Question

I am attempting to generate a dummy variable for each year from 1996 to 2012 (inclusive) such that the 1996 dummy should equal 1 if it is 1996 and 0 if else using the foreach command in Stata to cut down on time (at least for future projects). What is currently happening is that the dummy for 1996 is being produced, but no others are generated. I think that it has to do with how I am defining j, but I cannot quite figure out the formatting to achieve the results that I want. I have looked online and in the Stata help files and cannot find anything on this specific topic.

Here is what I have thus far:

local var year
local j = 1996
foreach j of var year {
    gen d`j' = 1 if year==`j'
    local ++j
}

I will continue to try and figure this out on my own, but if anyone has a suggestion I would be greatly appreciative.

Was it helpful?

Solution

Let us look at this line by line.

local var year

You defined a local macro var with content "year". This is legal but you never refer to that local macro in this code, so the definition is pointless.

local j = 1996

You defined a local macro j with content "1996". This is legal.

foreach j of var year {

You open a loop and define the loop index to be j.

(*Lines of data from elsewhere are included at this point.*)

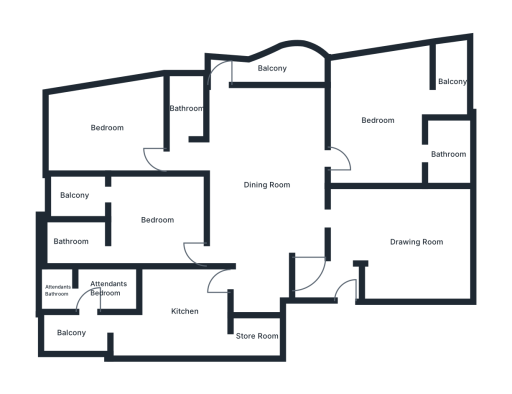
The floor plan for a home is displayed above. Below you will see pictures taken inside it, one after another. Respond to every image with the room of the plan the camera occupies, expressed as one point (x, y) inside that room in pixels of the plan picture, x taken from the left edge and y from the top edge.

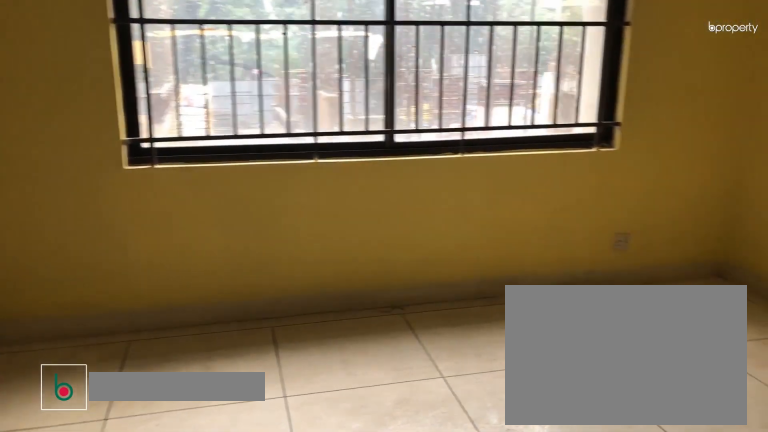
(414, 242)
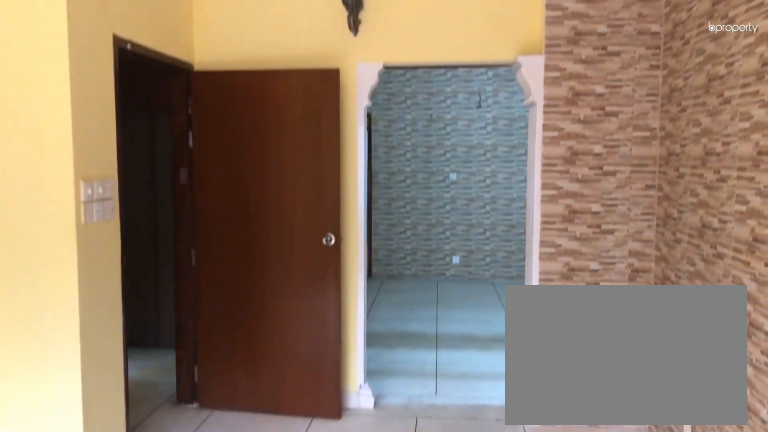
(414, 242)
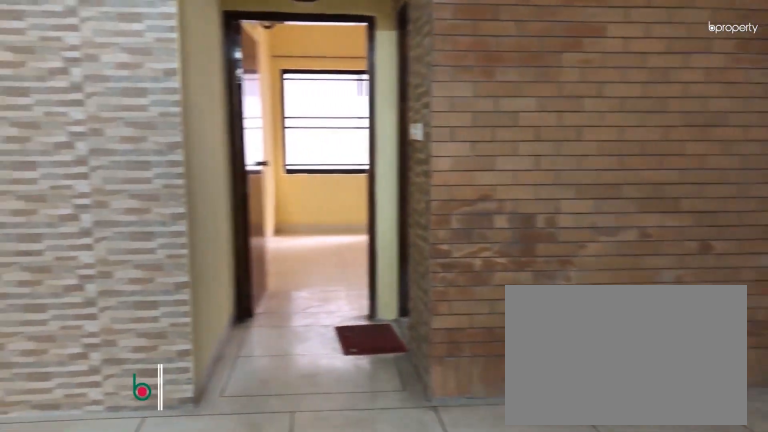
(269, 185)
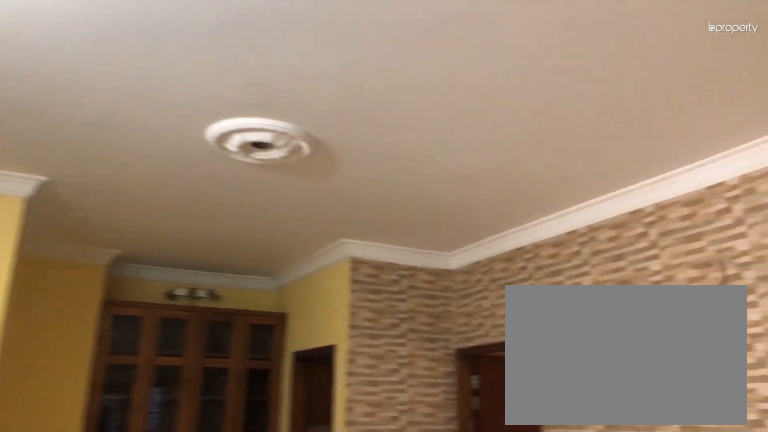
(269, 185)
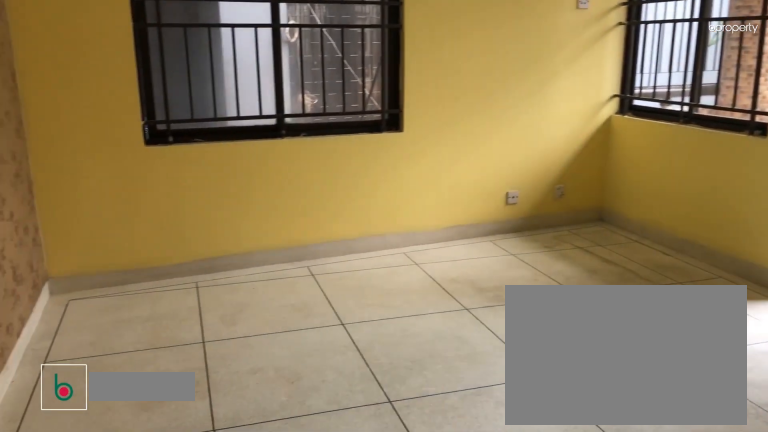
(379, 119)
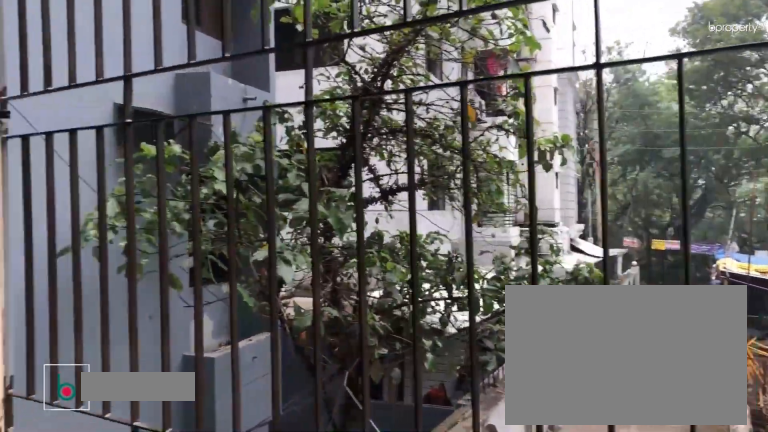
(451, 93)
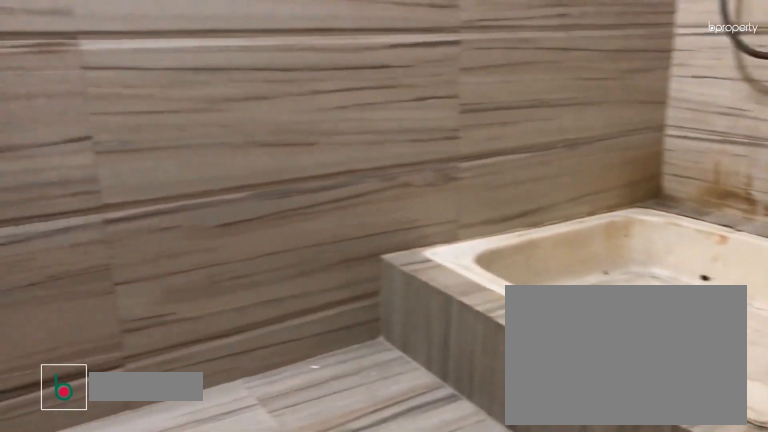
(449, 153)
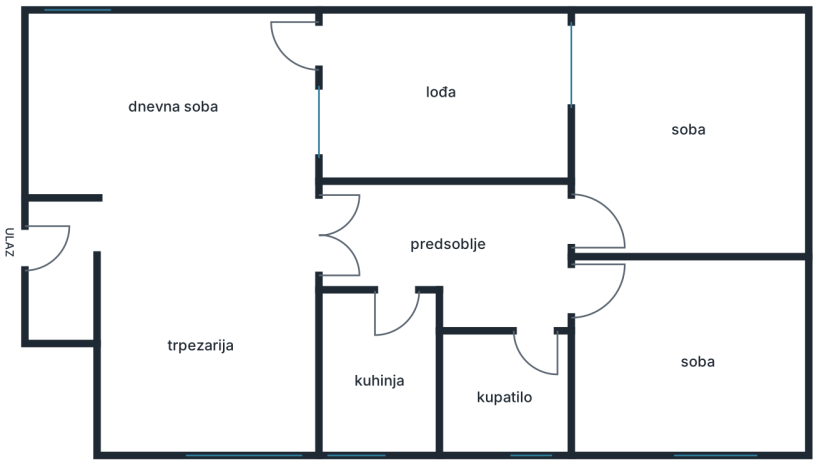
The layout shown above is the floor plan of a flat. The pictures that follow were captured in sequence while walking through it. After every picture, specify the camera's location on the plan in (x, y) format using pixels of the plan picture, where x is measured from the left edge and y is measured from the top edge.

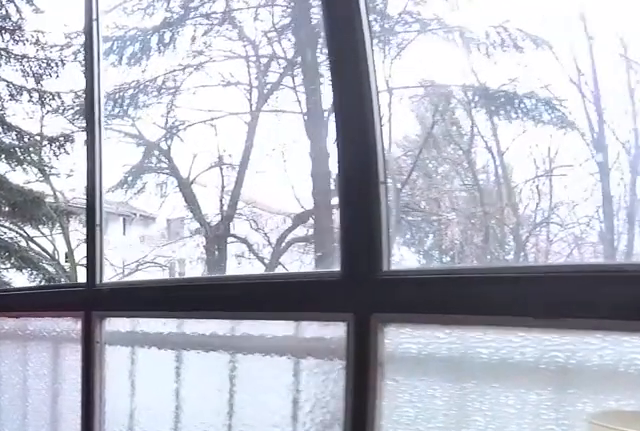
(500, 86)
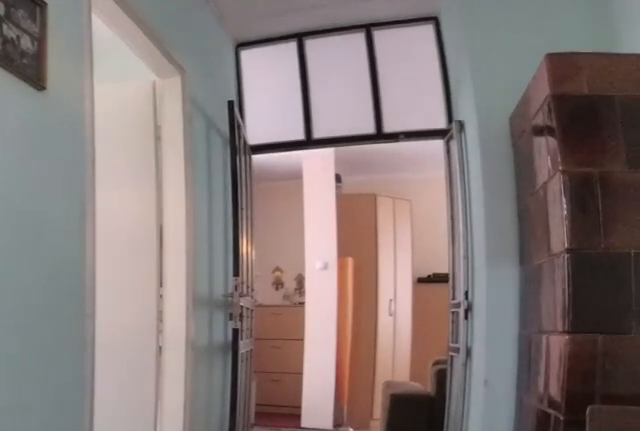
(495, 246)
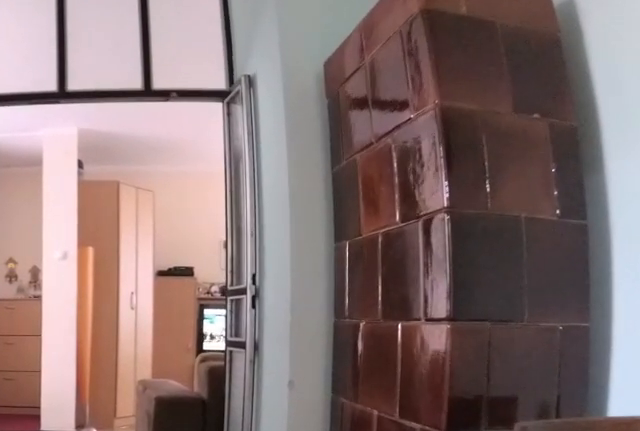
(452, 241)
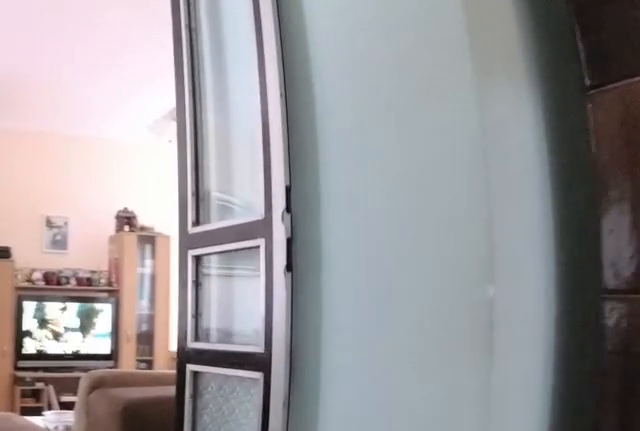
(367, 230)
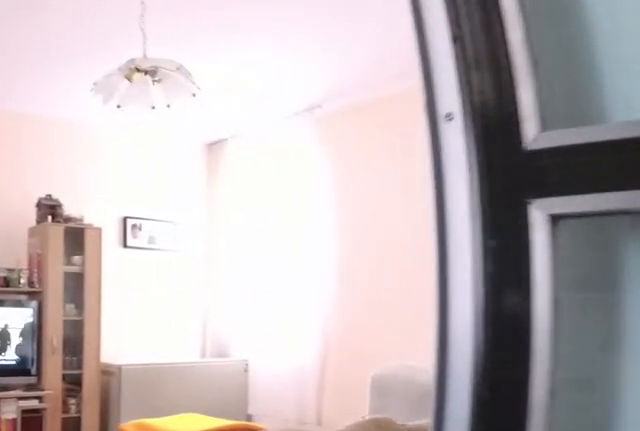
(323, 233)
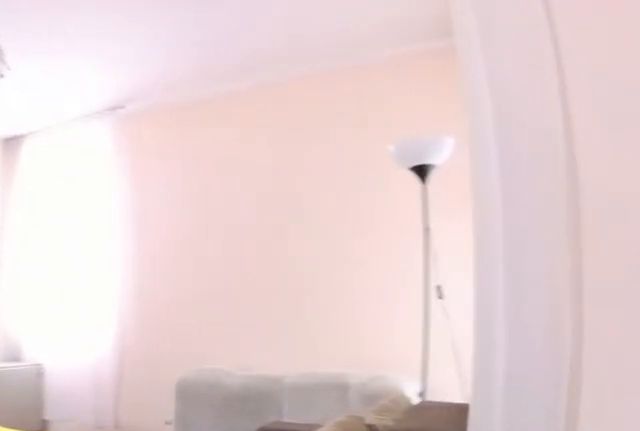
(309, 238)
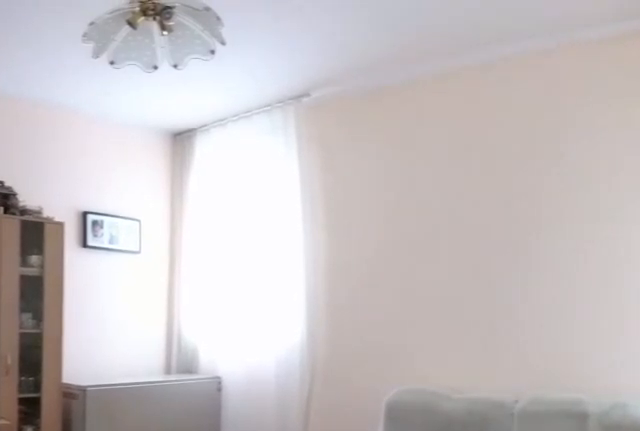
(301, 237)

That means that within the loop any reference to local macro j will be interpreted in terms of the list of arguments you provide. (The previous definition of j is irrelevant within the loop, and so has no effect in the rest of your code.)

... of var year 

You specify that the loop is over a variable list here. Note that the keyword var here is short for varlist and has absolutely nothing to do the local macro name var you just defined. The variable list consists of the single variable name year.

gen d`j' = 1 if year==`j'

This statement will be interpreted, the one and only time the loop is executed, as

gen dyear = 1 if year==year 

as references to the local macro j are replaced with its contents, the variable name year. year==year is true for every observation. The effect is a new variable dyear which is 1 in every observation. That is not an indicator or dummy variable as you want it. If you look at your dataset carefully, you will see that is not a dummy variable for year being 1996.

local ++j

You are trying to increment the local macro j by 1. But you just set local macro j to contain the string "year", which is a variable name. But you can't add 1 to a string, and so the error message will be type mismatch. You don't report that error, which is a surprise. It is a little subtle, as in the previous command the context of generate allows interpretation of the reference to year as an instruction to calculate with the variable year, which is naturally numeric. But local commands are all about string manipulation, which may or may not have numeric interpretation, and your command is equivalent, first of all, to instructing Stata to add

"year" + 1 

which triggers a type mismatch error.

Turning away from your code: Consider a loop

forval y = 1996/2012 { 
    gen d`y' = 1 if year == `y'
} 

This is closer to what you want but makes clearer another bug in your code. This would create variables d1996 to d2012 but each will be 1 in the year specified but missing otherwise, which is not what you want. You could fix that by adding a further line in the loop

    replace d`y' = 0 if year != `y' 

but a much cleaner way to do it is the single line

    gen d`y' = year == `y' 

The expression

               year == `y' 

is evaluated as 1 when true and 0 when false, which is what you want.

All this is standard technique documented in [U] or [P].

As @Roberto Ferrer pointed out, however, experienced Stata users would not define dummies this way, as tabulate offers an option to do it without a loop.

A tutorial that brings together comments on local macros, foreach and forvalues loops is within http://www.stata-journal.com/sjpdf.html?articlenum=pr0005

 search foreach 

within Stata would have pointed to that as one of various pieces you can read.

OTHER TIPS

Looping is not necessary. Try the tabulate command with the gen() option. See help tabulate oneway.

See also help xi and help factor variables.

You are trying to loop through the distinct values of year but the syntax is not correct. You are actually looping through a list of variables with only one element: year. The command levelsof gives you the distinct values, but like I said, looping is not necessary.

Maybe this might help.

/*assuming the data is from 1970-2012*/
/*assuming your year variable name is fyear*/

forvalues x=1970/2012 {  
gen fyear `x'=0
replace fyear `x'=1 if fyear==`x' 

}

However, I do agree with Roberto Ferrer that loop may not be necessary.